----- Data for analysis -----

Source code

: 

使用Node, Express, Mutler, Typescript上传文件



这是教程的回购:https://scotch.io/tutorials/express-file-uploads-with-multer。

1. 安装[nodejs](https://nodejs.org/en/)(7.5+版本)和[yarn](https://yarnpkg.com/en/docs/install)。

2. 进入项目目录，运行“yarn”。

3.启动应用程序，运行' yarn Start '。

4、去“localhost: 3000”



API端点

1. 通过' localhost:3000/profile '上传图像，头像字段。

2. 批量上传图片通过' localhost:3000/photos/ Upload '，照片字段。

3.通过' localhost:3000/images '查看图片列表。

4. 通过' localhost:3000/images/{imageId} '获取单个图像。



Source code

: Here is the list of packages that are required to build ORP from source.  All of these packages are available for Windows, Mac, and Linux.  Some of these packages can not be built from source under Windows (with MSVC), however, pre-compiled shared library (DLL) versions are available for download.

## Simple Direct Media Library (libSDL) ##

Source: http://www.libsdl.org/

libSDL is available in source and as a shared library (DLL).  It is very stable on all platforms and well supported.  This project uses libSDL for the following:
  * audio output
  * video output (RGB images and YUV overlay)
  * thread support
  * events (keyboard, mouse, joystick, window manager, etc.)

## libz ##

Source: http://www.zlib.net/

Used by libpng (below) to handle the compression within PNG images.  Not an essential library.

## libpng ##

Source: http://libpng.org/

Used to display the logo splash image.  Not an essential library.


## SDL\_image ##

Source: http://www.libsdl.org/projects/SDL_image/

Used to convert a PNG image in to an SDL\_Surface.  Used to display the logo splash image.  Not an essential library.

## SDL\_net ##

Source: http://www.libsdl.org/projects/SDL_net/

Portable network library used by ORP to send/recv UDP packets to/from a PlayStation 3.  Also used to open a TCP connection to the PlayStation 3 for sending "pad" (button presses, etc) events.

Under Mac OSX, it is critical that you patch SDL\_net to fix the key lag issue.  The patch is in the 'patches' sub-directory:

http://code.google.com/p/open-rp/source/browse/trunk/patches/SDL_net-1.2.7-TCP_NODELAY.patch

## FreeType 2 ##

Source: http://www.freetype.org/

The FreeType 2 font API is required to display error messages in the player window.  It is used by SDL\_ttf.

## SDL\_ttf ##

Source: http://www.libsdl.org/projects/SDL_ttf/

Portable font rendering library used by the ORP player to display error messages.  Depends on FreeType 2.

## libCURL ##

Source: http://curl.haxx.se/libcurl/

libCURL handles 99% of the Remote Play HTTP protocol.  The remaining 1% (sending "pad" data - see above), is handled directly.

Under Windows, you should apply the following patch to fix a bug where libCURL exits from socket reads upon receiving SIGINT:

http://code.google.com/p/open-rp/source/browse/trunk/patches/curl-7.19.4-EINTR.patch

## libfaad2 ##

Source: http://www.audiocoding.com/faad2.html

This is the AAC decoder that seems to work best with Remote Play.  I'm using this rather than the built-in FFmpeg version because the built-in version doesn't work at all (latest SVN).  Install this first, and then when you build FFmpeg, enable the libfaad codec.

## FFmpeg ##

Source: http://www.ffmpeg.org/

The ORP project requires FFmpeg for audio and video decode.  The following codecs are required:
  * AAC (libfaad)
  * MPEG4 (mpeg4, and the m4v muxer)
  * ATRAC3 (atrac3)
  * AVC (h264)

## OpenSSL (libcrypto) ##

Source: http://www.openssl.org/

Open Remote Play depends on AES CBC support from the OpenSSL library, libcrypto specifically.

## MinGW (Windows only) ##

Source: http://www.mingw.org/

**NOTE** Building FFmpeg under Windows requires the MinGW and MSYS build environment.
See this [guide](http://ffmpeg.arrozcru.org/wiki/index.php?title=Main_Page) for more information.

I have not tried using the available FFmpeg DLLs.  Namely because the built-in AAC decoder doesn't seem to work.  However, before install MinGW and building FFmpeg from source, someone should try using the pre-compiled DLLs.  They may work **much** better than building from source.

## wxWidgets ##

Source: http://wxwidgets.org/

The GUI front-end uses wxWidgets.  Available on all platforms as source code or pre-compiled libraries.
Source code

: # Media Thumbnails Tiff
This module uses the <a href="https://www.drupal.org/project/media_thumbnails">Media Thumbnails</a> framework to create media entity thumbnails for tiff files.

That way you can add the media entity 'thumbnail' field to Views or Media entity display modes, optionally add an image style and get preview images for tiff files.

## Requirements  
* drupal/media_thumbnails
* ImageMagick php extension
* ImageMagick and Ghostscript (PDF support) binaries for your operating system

-----

Your objective: The lines you return should be those above that contain the word "browse", every one of them.

Response to this task:
http://code.google.com/p/open-rp/source/browse/trunk/patches/SDL_net-1.2.7-TCP_NODELAY.patch
http://code.google.com/p/open-rp/source/browse/trunk/patches/curl-7.19.4-EINTR.patch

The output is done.